What to produce:
Look for the word "revision" in the data below, and copy every line that holds it.
<<<<
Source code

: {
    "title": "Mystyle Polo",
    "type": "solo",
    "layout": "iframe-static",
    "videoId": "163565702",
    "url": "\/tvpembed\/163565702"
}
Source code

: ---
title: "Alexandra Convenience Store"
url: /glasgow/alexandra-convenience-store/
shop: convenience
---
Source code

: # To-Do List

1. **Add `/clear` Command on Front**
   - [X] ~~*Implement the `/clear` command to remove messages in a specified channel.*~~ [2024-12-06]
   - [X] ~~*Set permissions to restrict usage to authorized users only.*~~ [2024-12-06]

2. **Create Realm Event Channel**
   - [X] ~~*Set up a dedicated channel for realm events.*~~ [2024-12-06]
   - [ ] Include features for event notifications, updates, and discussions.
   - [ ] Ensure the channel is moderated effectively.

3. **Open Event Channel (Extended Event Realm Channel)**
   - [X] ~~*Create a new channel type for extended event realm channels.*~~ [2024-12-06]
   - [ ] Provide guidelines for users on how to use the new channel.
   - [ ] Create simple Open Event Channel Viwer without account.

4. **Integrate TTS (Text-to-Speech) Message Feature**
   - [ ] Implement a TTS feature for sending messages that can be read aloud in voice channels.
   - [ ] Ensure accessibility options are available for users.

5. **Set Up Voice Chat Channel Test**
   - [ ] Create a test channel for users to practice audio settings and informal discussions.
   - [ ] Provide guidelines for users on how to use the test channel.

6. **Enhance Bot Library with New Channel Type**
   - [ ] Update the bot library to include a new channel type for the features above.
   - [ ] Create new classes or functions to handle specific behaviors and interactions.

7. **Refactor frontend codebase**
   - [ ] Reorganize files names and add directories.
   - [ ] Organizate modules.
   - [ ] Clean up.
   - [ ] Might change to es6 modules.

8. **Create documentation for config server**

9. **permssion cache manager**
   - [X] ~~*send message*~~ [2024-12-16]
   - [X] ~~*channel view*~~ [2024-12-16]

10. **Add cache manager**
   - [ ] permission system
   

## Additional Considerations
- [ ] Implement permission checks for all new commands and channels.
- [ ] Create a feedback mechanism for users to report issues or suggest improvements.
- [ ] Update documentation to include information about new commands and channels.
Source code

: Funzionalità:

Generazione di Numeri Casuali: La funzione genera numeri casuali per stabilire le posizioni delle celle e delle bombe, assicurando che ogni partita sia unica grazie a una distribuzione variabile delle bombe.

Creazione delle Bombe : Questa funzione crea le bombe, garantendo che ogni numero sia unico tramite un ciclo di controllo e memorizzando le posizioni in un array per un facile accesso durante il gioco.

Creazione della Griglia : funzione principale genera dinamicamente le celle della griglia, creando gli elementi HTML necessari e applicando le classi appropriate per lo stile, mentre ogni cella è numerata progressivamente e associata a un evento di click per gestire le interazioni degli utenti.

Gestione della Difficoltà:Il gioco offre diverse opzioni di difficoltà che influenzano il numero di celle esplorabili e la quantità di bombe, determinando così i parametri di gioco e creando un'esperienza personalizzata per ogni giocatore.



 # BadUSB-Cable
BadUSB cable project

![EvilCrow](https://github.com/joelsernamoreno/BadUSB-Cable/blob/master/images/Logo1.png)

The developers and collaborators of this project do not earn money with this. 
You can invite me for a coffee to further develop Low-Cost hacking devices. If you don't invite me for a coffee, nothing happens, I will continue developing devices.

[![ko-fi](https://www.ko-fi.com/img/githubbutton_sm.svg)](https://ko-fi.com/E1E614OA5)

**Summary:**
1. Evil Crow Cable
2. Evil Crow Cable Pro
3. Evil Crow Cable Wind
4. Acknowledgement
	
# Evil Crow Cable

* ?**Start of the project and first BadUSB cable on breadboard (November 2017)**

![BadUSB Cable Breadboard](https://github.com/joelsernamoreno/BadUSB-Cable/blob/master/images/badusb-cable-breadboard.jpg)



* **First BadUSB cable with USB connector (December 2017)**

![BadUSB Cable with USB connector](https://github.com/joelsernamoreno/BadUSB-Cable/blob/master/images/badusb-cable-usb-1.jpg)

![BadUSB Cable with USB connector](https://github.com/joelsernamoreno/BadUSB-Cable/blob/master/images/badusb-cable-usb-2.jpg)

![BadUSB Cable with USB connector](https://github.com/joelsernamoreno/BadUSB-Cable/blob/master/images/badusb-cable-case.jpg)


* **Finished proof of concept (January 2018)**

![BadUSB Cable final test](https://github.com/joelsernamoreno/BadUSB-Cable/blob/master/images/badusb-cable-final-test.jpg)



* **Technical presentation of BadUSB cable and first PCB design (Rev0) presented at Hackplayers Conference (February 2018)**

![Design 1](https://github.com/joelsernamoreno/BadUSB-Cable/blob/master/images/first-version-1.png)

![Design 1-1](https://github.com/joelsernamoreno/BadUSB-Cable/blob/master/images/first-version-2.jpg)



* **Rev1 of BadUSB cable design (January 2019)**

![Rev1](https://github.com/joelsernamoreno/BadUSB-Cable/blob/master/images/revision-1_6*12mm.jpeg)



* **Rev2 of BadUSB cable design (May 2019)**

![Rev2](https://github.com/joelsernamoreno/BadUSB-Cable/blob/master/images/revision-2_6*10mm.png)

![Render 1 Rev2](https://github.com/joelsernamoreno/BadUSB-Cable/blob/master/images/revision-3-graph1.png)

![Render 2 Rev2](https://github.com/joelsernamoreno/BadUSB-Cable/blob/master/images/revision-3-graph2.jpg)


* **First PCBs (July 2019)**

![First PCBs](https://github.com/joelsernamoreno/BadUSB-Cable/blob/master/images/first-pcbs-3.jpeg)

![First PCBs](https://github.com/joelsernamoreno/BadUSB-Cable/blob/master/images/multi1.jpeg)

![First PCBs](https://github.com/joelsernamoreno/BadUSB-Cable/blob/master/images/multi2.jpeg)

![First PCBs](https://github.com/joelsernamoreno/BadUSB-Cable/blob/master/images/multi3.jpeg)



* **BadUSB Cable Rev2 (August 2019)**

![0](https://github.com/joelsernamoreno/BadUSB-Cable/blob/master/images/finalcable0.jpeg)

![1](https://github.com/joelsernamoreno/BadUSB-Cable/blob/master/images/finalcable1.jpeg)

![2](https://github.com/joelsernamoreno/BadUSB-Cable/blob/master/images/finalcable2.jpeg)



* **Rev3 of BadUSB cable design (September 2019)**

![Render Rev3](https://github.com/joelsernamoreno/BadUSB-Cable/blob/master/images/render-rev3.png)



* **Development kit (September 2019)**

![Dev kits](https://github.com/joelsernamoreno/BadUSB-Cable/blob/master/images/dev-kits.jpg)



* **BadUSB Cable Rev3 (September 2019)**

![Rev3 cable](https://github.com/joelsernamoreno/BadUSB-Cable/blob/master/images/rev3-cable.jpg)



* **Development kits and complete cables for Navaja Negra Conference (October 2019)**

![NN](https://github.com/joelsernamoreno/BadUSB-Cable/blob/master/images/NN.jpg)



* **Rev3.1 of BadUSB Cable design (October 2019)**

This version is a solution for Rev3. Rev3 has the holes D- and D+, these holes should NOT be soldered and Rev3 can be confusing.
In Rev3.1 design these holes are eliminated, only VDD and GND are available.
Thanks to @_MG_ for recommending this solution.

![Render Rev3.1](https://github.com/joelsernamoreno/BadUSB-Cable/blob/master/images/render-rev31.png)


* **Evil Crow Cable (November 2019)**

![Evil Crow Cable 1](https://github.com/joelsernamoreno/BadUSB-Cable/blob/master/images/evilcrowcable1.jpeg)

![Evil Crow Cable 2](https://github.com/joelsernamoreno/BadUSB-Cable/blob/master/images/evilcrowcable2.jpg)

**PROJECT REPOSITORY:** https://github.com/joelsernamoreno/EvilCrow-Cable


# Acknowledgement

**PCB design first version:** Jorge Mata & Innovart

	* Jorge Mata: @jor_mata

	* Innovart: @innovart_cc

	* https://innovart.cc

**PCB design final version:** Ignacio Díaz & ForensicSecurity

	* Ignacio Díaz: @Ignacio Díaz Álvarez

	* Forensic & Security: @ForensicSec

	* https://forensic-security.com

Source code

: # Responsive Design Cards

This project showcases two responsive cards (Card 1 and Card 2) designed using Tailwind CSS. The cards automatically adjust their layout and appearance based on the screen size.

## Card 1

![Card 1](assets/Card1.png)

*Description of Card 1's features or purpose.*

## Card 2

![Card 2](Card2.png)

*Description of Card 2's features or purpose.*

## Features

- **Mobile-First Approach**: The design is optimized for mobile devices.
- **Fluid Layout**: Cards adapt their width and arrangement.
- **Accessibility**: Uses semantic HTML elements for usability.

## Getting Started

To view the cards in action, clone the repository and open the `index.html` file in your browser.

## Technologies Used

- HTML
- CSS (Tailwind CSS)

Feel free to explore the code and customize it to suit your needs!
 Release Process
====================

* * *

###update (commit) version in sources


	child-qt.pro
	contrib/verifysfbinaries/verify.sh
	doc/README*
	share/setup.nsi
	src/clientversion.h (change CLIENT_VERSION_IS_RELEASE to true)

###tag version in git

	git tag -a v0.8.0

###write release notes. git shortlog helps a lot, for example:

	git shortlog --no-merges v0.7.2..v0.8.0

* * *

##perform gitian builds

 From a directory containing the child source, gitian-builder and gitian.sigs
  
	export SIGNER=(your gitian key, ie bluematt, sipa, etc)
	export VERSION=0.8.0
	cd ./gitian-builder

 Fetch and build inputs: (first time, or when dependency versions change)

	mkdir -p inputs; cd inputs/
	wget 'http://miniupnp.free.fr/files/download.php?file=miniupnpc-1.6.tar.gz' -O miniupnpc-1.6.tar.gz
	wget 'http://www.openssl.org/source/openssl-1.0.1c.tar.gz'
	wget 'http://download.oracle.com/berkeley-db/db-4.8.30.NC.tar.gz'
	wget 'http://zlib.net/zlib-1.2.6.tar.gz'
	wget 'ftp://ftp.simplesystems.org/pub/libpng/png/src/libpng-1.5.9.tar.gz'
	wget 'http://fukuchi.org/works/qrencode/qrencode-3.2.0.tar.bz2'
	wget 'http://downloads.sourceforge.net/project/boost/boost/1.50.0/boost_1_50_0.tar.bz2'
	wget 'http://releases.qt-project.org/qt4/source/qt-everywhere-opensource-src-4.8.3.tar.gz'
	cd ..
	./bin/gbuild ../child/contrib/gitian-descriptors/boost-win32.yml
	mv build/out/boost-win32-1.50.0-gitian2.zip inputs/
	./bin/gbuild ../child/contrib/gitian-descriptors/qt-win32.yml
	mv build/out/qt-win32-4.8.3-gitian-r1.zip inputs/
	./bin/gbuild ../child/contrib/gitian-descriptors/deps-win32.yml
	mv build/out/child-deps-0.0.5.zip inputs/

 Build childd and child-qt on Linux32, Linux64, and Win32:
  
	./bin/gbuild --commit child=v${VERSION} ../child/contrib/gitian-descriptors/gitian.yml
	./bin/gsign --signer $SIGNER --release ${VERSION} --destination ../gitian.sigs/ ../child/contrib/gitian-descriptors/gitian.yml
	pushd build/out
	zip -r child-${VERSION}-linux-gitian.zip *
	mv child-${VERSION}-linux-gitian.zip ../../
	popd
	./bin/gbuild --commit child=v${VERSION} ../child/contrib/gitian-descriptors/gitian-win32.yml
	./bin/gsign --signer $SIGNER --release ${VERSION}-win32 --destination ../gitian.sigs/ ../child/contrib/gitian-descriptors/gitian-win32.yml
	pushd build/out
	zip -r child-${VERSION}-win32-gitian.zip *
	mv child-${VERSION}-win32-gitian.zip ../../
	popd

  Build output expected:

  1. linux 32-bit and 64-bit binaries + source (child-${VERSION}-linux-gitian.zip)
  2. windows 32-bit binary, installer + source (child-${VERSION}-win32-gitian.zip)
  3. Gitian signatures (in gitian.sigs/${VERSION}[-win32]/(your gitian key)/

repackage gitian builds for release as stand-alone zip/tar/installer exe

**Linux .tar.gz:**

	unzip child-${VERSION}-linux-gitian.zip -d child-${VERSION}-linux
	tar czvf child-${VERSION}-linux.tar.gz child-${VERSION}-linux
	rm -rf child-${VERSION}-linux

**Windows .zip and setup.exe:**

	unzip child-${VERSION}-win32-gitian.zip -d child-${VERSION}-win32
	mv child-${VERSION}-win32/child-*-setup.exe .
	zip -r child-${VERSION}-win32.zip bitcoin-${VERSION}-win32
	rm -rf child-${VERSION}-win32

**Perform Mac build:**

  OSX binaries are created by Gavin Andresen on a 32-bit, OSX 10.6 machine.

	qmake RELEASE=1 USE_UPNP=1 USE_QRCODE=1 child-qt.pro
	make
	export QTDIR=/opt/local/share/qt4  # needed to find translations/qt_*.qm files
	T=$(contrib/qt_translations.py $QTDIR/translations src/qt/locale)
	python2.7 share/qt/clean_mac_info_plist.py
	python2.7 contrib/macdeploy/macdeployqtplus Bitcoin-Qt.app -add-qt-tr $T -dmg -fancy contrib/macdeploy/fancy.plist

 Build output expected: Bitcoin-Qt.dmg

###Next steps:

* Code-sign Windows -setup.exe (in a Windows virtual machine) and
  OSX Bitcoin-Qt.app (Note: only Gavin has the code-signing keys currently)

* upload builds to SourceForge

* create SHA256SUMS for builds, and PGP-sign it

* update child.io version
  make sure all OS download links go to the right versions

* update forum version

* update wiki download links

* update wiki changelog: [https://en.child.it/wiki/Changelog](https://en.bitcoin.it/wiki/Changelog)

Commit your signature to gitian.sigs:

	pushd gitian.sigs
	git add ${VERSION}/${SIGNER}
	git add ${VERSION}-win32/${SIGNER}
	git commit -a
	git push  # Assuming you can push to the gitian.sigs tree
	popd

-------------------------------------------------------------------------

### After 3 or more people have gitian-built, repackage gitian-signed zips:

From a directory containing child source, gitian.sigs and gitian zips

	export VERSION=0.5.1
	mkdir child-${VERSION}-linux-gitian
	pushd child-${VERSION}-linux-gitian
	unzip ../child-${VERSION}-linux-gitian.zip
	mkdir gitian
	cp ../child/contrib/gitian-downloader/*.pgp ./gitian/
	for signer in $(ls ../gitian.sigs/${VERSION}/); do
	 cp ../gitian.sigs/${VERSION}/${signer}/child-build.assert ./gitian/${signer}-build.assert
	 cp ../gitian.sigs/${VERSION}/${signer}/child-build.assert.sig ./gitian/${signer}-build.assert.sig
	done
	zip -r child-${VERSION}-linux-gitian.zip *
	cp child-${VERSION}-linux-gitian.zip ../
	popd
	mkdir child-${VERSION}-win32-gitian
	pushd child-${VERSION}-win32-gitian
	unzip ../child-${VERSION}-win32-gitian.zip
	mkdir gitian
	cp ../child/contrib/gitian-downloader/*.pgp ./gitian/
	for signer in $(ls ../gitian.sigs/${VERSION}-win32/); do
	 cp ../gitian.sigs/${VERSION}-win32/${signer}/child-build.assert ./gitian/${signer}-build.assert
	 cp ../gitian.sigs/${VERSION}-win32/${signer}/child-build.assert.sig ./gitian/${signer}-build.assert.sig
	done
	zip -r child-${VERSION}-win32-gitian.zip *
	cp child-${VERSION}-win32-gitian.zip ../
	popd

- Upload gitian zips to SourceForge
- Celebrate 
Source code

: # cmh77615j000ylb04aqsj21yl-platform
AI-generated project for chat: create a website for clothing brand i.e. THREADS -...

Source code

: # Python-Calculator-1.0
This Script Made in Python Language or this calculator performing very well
>>>>
Output for this task:
![Rev1](https://github.com/joelsernamoreno/BadUSB-Cable/blob/master/images/revision-1_6*12mm.jpeg)
![Rev2](https://github.com/joelsernamoreno/BadUSB-Cable/blob/master/images/revision-2_6*10mm.png)
![Render 1 Rev2](https://github.com/joelsernamoreno/BadUSB-Cable/blob/master/images/revision-3-graph1.png)
![Render 2 Rev2](https://github.com/joelsernamoreno/BadUSB-Cable/blob/master/images/revision-3-graph2.jpg)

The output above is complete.